To complete our understanding of this picture we need to consider the other two sources of cash pools.  Three weeks ago I outlined three types and focused my attention on one of these – cash balances of global corporations.  This week we will look at the other two types: cash balances of institutional investors and foreign exchange of central banks.

Cash balances of institutional investors

These are investment funds pooling together the resources of various investors.  The total pool is invested across a wide range of assets, diversifying risk (one of the benefits of having a large pool).  Pozsar lists several reasons why these funds will accumulate large cash pools, but only briefly (see page 22 of his 2015 paper).  What he highlights is that through these funds the vast wealth of a large number of institutions is being managed by a relatively small number of asset managers.  This brings into focus a point raised in the introduction to this post, that so much wealth is being brought under the control of so few players, giving them an incredible influence on the global economy.

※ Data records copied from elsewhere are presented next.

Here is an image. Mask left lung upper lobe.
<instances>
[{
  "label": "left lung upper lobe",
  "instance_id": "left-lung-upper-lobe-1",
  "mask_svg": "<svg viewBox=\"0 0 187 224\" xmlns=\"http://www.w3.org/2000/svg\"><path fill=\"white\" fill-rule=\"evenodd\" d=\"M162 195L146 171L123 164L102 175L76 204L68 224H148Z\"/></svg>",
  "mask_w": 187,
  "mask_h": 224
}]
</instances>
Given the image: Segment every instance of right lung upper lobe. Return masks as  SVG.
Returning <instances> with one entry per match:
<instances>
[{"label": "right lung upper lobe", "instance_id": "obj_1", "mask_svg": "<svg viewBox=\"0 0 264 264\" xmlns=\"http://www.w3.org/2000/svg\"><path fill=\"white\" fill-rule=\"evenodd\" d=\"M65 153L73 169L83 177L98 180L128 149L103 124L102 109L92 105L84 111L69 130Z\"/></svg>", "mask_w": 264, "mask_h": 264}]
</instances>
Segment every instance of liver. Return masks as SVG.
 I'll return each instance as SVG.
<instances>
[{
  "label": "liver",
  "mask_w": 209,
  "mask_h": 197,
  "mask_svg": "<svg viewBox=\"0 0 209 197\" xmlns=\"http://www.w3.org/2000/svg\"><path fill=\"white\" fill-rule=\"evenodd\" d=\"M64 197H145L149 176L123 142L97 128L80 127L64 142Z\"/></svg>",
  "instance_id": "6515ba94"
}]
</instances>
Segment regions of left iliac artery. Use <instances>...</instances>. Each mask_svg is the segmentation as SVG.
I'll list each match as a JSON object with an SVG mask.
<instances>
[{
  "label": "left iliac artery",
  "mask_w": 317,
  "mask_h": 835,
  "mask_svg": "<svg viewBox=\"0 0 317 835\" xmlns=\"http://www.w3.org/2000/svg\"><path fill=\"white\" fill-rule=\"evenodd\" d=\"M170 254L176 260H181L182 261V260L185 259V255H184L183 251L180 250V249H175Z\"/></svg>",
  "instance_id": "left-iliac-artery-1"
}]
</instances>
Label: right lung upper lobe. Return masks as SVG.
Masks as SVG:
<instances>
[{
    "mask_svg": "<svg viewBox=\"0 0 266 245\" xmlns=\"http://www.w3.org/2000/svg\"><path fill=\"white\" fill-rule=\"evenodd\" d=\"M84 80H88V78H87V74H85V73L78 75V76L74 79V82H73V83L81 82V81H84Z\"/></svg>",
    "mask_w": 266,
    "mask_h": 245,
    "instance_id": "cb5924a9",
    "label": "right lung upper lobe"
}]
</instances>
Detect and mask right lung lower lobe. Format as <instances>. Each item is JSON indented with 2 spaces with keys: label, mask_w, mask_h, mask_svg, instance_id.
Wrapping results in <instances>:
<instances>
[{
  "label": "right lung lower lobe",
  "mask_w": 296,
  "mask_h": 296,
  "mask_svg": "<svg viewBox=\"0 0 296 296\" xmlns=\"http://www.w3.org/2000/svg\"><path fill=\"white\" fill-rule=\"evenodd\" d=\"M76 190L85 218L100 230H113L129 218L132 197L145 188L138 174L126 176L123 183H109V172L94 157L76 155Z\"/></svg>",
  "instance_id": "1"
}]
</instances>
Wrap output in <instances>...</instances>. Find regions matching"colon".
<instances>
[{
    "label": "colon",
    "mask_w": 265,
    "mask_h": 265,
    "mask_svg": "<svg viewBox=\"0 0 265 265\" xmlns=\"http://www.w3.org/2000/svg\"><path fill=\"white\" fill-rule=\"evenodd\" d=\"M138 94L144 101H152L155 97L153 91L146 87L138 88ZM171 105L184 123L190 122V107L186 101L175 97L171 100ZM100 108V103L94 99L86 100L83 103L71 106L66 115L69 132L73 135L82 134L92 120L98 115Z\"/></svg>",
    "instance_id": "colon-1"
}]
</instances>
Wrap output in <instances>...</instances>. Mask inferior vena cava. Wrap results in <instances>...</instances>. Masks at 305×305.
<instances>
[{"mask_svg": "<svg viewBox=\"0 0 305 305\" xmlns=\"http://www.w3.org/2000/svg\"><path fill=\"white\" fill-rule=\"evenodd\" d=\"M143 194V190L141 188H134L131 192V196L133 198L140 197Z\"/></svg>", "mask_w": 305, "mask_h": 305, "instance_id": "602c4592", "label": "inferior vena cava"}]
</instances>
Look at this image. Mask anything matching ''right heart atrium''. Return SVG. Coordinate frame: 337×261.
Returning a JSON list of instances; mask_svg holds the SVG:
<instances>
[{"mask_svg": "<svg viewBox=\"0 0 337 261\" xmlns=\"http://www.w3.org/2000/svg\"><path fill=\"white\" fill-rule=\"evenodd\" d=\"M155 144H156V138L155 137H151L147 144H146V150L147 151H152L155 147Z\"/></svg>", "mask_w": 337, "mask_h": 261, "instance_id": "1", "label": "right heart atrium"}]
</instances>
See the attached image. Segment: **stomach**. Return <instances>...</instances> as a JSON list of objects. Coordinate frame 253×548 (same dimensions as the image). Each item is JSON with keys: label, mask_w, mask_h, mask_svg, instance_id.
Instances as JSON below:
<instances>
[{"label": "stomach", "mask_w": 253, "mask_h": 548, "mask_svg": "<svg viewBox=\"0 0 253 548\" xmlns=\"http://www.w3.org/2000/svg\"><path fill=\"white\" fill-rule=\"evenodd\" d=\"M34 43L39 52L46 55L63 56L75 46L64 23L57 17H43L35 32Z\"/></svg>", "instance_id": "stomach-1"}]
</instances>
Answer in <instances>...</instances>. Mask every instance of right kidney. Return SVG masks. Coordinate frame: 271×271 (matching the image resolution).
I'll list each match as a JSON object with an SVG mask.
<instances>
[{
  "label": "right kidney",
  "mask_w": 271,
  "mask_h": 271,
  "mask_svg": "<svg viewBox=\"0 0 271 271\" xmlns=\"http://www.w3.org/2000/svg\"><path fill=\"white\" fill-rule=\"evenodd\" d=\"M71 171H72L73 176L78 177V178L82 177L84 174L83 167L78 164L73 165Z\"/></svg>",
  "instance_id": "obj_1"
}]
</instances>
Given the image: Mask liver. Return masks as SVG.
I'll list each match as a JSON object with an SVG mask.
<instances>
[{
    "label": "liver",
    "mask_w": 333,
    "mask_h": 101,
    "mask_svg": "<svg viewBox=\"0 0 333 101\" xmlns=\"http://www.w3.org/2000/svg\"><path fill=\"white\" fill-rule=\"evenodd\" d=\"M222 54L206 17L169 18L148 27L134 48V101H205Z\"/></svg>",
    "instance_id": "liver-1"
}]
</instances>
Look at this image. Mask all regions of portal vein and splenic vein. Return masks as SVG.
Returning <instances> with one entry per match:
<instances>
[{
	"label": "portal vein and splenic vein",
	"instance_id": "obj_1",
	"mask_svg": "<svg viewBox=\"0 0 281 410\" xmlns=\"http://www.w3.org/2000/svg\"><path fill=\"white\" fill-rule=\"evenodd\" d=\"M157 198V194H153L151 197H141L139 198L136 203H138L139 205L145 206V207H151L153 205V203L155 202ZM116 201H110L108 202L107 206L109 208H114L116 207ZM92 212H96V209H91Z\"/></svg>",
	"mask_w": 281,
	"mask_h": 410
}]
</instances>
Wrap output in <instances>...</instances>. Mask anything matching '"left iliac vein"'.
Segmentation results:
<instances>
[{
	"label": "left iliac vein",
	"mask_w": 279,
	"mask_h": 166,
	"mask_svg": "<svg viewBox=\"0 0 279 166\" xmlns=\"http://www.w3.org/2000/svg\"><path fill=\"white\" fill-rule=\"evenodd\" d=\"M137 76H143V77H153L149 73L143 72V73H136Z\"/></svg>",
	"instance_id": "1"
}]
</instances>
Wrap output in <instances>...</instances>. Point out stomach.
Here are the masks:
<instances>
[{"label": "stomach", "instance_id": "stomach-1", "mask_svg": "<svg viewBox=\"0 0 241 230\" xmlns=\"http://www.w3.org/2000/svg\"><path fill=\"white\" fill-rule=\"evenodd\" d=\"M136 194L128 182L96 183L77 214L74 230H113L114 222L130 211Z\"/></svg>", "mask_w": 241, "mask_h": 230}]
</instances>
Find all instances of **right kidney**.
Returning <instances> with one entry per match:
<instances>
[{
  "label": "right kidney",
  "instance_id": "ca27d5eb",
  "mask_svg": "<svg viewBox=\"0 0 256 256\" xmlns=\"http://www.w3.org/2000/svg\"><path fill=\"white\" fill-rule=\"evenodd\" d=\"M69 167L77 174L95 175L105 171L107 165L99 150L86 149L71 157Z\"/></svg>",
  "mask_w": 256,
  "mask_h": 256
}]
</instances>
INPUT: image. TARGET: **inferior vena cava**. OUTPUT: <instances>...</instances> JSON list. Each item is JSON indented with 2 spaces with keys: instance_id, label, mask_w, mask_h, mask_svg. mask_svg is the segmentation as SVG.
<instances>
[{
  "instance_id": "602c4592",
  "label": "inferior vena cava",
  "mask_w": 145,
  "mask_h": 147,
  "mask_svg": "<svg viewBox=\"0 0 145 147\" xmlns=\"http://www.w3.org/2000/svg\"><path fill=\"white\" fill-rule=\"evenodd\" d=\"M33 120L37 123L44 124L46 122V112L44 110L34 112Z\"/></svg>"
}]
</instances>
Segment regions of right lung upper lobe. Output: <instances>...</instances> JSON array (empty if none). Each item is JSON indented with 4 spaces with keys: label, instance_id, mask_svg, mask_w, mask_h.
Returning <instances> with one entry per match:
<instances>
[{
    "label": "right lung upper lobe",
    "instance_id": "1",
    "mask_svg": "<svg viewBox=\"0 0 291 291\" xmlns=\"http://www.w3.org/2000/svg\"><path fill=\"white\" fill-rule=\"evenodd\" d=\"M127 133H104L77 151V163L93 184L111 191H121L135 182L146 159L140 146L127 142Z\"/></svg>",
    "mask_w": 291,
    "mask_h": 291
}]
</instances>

Foreign exchange reserve regimes of central banks

All central banks maintain foreign exchange reserves.  Again, they don’t simply hold these in a bank account.  Typically, they hold them in government bonds, which are guaranteed to hold their nominal value and pay a regular coupon payment.  However, such bonds are at risk of losing real value through price inflation or currency devaluation, so again central banks will hold a diverse portfolio of assets to hedge this risk.

The marked trade imbalances in the world have led to large levels of reserves with a small number of central banks, particularly in South East Asia.  In the UK or US we are very used to the fact that we have a trade deficit – it just seems normal to us now.  But if some countries have a persistent deficit, other countries have a persistent surplus, and these countries are accumulating foreign reserves.  In particular, they want US dollars because this is the currency of international trade.  Hence, unlike any other currency, there is always  a high demand for US dollars regardless of whether anyone actually wants to buy US goods!  It’s as if the US is funding its national spending by borrowing from the Chinese (through Chinese central bank purchase of US bonds), while the Chinese profits from US purchase of its consumer goods, and then saves its profits in US bonds, and so on and so on…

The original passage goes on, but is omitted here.